With a tested and proven design in hand, PRINOTH replaced the load-sensing valves it had been using on its BISON model with CMA/CMT valve banks, and production began in 2018. 

The CMA/CMT valve.

The outcome

Today, 100% of the valves used on PRINOTH’s LEITWOLF and BISON models are CMA/CMT valves, now part of the Danfoss Power Solutions product portfolio. There are three valve banks on each machine – a front bank, rear bank, and tiller bank – which are each a combination of CMA sections and CMT sections. 

PRINOTH cites several advantages in using the CMA/CMT valve. The simplified wiring, with the entire machine connected with the CMA system on the CAN network, has been a considerable one. The use of CMT sections, with their ability to control two machine functions, has enabled PRINOTH to reduce the total number of valve sections on the machine by 30%, from 13 to 9. The company has also been able to remove several external manifolds because many auxiliary valve functions are integrated into the CMA valve. This has reduced the number of components on the machine and also improved accuracy.

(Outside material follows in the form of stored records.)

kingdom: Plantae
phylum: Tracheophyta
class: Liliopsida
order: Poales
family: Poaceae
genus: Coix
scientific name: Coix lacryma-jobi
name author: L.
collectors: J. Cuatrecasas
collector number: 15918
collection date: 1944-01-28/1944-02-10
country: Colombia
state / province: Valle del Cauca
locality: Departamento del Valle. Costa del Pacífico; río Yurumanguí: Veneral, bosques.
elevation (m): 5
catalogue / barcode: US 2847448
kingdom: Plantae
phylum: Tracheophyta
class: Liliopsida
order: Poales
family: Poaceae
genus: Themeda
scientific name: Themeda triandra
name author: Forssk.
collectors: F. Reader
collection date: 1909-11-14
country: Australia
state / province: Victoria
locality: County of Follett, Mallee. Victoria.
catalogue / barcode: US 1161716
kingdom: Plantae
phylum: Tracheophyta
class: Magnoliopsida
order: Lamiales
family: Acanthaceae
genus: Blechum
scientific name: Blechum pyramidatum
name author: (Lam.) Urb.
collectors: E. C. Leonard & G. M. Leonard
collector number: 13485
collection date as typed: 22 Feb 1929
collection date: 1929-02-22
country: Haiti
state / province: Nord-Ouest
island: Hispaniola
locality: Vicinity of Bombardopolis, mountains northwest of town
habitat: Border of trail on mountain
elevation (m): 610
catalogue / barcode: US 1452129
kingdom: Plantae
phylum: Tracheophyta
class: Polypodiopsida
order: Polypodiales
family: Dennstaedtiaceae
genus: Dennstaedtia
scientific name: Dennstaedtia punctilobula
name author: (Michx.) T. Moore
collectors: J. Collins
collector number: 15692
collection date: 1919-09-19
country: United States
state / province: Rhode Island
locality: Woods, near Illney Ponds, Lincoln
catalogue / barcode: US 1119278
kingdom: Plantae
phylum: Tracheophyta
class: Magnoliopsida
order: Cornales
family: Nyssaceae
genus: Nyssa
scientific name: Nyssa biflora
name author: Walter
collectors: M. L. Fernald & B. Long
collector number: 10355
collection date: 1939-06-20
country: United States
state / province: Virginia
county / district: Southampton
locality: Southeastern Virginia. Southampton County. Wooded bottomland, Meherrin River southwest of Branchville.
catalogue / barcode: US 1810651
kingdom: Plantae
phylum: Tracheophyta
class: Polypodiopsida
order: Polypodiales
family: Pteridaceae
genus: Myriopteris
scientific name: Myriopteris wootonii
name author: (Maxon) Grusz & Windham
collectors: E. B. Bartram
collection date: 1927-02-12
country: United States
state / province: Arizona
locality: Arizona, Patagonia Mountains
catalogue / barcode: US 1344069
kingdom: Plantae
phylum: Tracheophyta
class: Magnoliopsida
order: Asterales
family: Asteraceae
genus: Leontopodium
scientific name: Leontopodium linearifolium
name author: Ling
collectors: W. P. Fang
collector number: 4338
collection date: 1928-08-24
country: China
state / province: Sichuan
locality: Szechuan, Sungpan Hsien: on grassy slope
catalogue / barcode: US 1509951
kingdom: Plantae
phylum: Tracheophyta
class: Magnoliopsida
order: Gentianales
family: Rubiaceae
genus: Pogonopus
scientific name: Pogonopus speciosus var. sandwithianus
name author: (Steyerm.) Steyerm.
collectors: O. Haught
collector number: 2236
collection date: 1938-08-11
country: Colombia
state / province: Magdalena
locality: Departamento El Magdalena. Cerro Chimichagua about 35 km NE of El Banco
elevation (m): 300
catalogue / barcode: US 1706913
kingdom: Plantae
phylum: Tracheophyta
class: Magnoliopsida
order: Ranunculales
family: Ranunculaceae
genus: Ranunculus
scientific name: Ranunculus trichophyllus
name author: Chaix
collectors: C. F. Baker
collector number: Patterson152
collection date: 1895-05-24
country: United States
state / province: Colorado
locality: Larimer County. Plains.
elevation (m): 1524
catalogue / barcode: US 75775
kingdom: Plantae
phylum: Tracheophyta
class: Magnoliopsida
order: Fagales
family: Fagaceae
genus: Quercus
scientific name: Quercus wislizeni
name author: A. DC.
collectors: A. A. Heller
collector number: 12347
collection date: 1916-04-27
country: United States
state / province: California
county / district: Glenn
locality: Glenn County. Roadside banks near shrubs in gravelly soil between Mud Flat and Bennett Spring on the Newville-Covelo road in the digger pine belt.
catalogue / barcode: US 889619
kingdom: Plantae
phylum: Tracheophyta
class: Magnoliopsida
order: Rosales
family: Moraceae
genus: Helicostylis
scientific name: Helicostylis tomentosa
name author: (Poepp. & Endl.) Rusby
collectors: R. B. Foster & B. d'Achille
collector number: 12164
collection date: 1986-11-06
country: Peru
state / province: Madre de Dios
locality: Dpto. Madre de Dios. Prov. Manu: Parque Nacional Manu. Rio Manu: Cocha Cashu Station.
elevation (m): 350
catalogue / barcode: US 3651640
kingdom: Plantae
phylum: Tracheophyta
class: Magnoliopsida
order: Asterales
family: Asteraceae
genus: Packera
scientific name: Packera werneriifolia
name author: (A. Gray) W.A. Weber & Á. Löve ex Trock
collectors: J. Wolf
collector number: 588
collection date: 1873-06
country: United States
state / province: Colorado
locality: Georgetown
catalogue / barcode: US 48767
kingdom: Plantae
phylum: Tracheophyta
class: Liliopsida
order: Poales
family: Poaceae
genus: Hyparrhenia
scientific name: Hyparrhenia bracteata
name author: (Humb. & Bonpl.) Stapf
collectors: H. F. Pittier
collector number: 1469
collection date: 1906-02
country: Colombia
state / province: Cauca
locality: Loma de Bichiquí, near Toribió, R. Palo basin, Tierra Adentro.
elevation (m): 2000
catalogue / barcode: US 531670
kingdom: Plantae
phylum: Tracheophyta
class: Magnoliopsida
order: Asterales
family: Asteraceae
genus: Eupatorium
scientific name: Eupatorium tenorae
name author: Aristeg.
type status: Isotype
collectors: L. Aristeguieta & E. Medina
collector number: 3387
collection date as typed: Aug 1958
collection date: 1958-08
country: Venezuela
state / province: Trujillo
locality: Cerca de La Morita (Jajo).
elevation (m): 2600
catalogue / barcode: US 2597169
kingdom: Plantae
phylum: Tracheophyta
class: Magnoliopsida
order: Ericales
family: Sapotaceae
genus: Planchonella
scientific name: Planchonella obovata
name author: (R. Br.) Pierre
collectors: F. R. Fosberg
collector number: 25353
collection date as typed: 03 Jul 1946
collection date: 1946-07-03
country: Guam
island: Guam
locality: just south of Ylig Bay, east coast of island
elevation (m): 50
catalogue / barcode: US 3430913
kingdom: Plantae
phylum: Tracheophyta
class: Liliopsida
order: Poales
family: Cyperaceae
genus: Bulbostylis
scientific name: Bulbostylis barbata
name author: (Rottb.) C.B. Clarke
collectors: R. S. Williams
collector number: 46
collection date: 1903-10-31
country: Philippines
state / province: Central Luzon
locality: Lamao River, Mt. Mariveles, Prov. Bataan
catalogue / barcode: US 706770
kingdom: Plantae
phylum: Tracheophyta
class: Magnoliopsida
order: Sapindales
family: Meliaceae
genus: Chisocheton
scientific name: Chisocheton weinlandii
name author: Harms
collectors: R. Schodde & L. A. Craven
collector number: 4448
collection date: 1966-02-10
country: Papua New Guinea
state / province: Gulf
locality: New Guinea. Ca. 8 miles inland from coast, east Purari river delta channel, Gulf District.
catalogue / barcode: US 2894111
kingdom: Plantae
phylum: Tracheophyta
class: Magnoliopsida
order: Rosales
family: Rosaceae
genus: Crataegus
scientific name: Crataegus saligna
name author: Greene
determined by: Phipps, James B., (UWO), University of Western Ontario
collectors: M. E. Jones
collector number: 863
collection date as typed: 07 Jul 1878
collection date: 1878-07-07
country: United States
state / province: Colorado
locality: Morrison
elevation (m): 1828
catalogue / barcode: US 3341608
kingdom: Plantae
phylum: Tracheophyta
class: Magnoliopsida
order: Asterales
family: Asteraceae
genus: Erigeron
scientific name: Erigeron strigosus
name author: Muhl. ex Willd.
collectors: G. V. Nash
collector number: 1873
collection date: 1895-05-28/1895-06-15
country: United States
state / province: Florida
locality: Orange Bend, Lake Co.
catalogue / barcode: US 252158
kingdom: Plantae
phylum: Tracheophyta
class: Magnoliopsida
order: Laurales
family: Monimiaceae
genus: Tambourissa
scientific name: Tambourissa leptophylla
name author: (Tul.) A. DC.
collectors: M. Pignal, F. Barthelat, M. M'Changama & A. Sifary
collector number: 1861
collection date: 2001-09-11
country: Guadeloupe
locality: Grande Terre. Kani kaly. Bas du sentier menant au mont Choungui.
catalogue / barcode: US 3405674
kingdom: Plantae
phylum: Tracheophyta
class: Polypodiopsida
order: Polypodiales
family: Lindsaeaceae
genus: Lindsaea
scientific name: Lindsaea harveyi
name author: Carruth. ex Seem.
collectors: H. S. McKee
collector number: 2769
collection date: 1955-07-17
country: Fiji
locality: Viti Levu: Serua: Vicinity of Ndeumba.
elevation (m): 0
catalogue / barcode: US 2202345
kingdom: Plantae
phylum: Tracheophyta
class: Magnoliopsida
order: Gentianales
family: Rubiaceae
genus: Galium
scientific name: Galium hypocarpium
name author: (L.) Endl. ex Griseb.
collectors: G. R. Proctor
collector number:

Feel for the operator has also improved; PRINOTH has extended it as a benefit into the midrange BISON model. This is one of the greatest technical contributions of the valve, according to operator feedback.

“It feels like an extension of my hand,” one operator told an Eaton Hydraulics engineer. While not a directly quantifiable factor, feel contributes to a better driving experience. Better control and handling enable the operator to complete the job in less time, resulting in lower fuel consumption, an important measure for snow groomers.

PRINOTH is investing in zero-emissions vehicles. In 2020, the company introduced two concept vehicles, including the LEITWOLF h2Motion, the first hydrogen-operated snow groomer in the world. With a hydrogen fuel cell drive and electric motor, the machine features power output of 400 kW/544 HP and a runtime of up to four hours. Included on the machine are CMA/T valves, X20 pumps, and EC850 hoses. The other concept vehicle introduced was the electric-powered HUSKY eMotion, with motor power of 200 kW/270 HP and runtime of up to three hours. 

PRINOTH is investigating additional electrification opportunities, including its other snow groomer models. With a strategic focus on electrification, Danfoss Power Solutions is well positioned to carry on the Eaton Hydraulics legacy of partnership and innovation with PRINOTH.